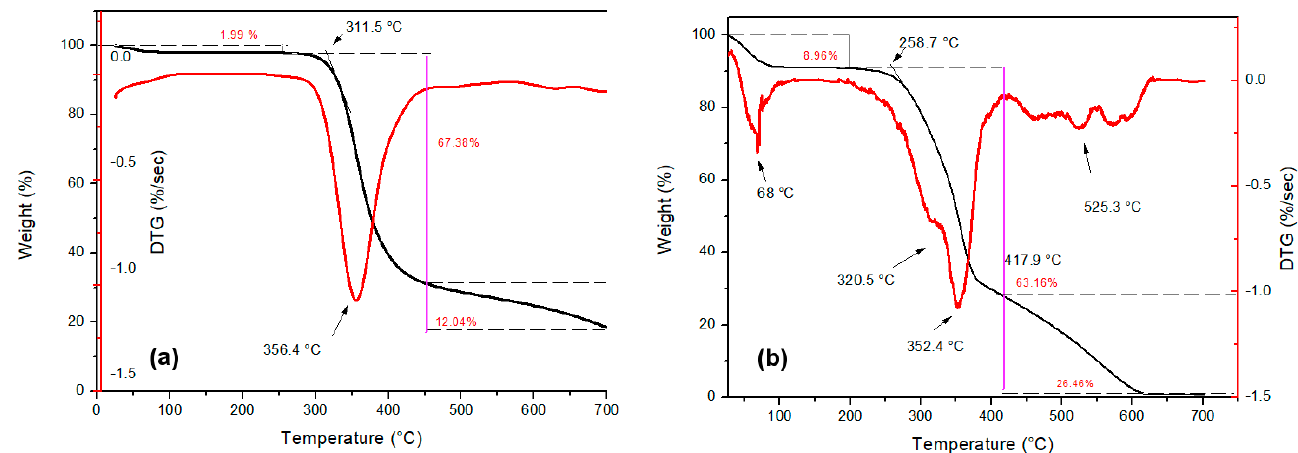
Figure 3. TG and DTG curves for ( a ) epoxy resin; ( b ) untreated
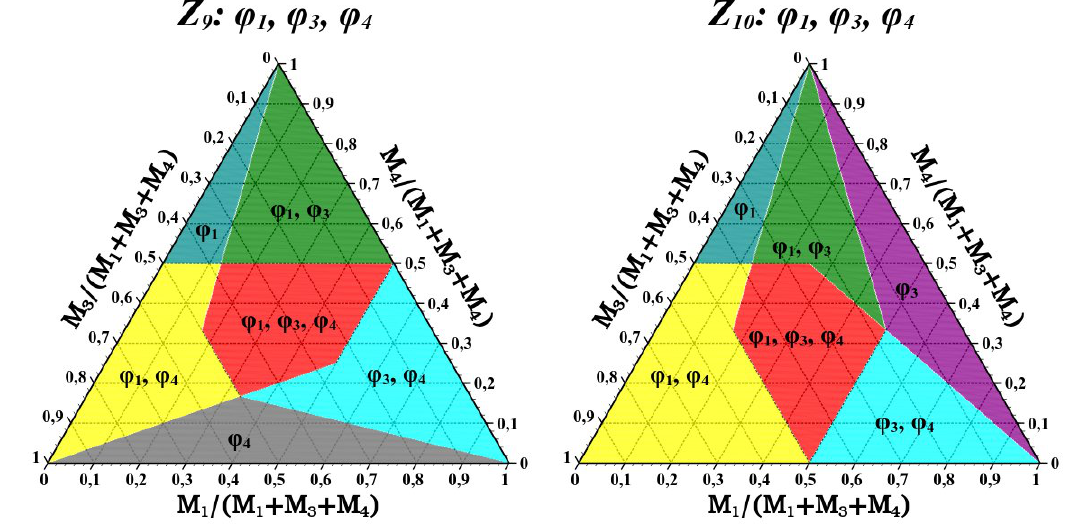
Figure 4 . Stability regions for a Z 9 (left panel) and Z 10 (right panel) symmetry with (cid:12)elds (cid:30) 1 ; (cid:30) 3 ; (cid:30) 4 . (red region). That (cid:12)gure also displays the regions with one- or two-component dark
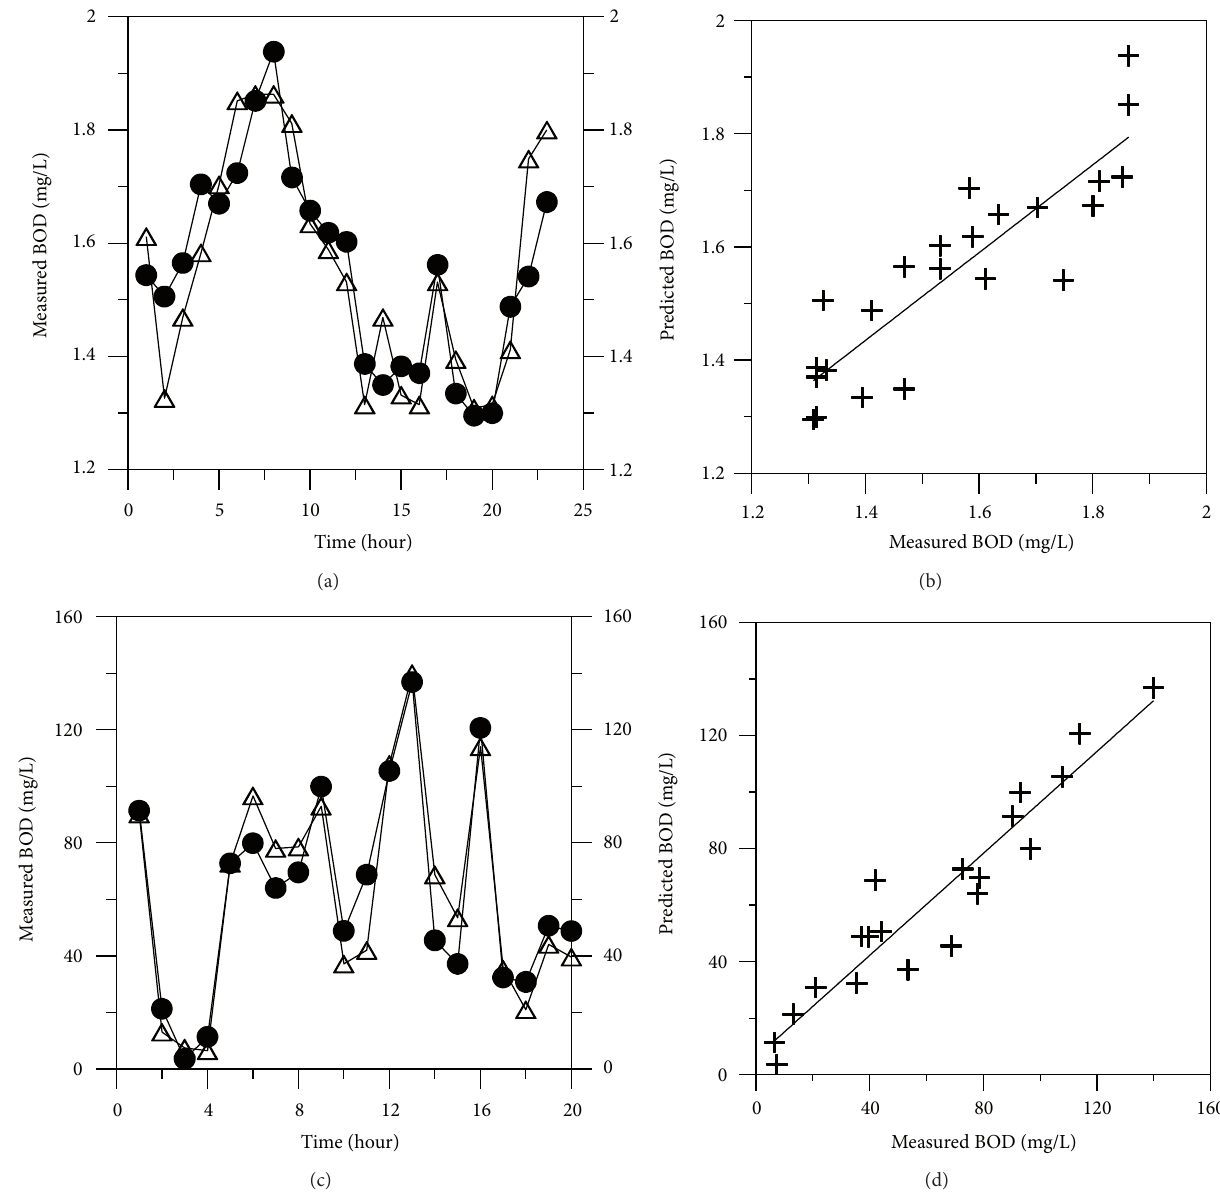
F 4: Correlation between manually measured BOD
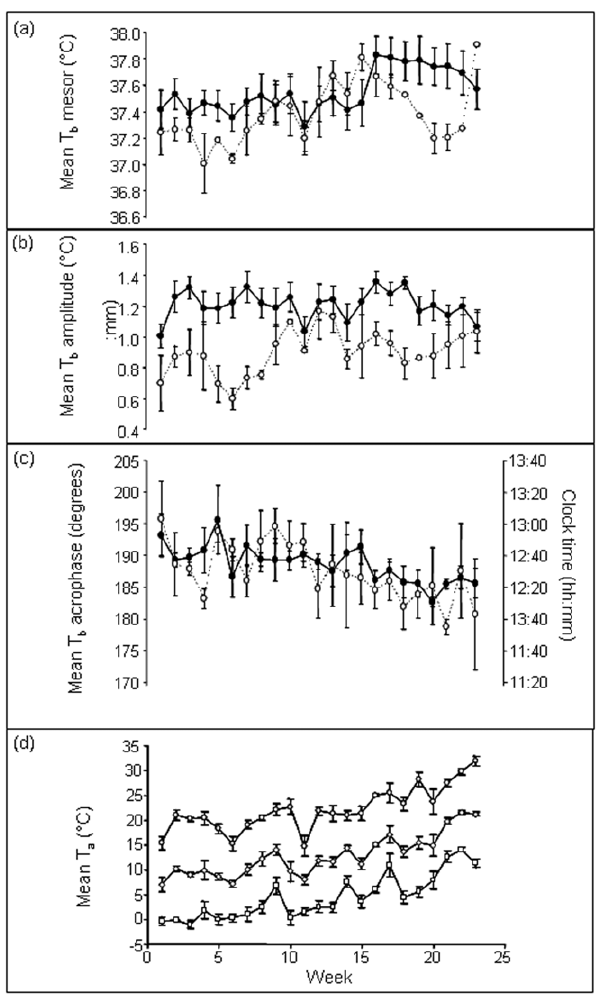
Figure 2. Mean ± SE daily rhythm parameters of eight Cape ground squirrels during the 23 week measurement period for: (a) T b Mesor ( 6 C); (b) T b Amplitude ( 6 C); (c) T b Acrophase (time of day and degrees). Individuals inhabiting the flood plain and the woodland are denoted by solid and open circles. Maximum, minimum and mean T a values are shown in ( d ) as top, middle and lower lines.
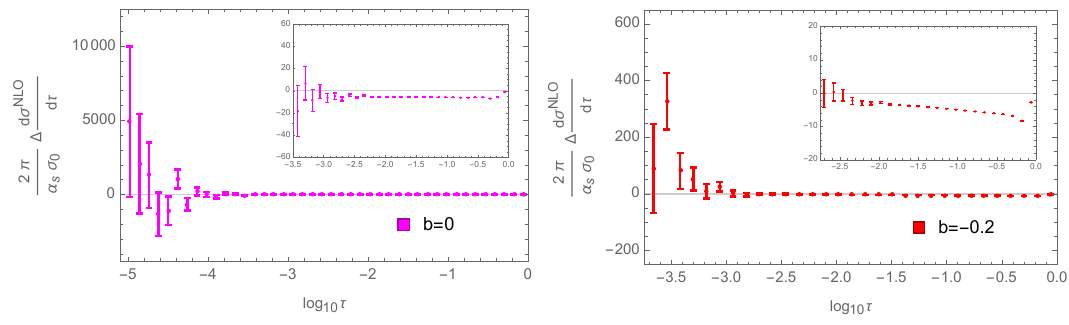
II factorization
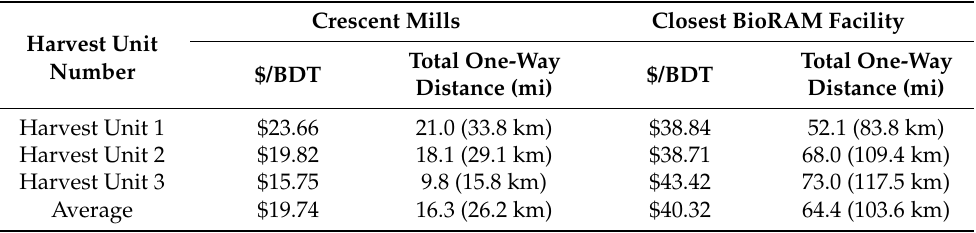
Table 8. Comparison of haul costs between Crescent Mills and the closest BioRAM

• • •

WORK ORDER
Copy the listing word for word, excluding its pictures.

THE ANSWER
Figure 3. TG and DTG curves for ( a ) epoxy resin; ( b ) untreated
Figure 4 . Stability regions for a Z 9 (left panel) and Z 10 (right panel) symmetry with (cid:12)elds (cid:30) 1 ; (cid:30) 3 ; (cid:30) 4 . (red region). That (cid:12)gure also displays the regions with one- or two-component dark
F 4: Correlation between manually measured BOD
Figure 2. Mean ± SE daily rhythm parameters of eight Cape ground squirrels during the 23 week measurement period for: (a) T b Mesor ( 6 C); (b) T b Amplitude ( 6 C); (c) T b Acrophase (time of day and degrees). Individuals inhabiting the flood plain and the woodland are denoted by solid and open circles. Maximum, minimum and mean T a values are shown in ( d ) as top, middle and lower lines.
II factorization
Table 8. Comparison of haul costs between Crescent Mills and the closest BioRAM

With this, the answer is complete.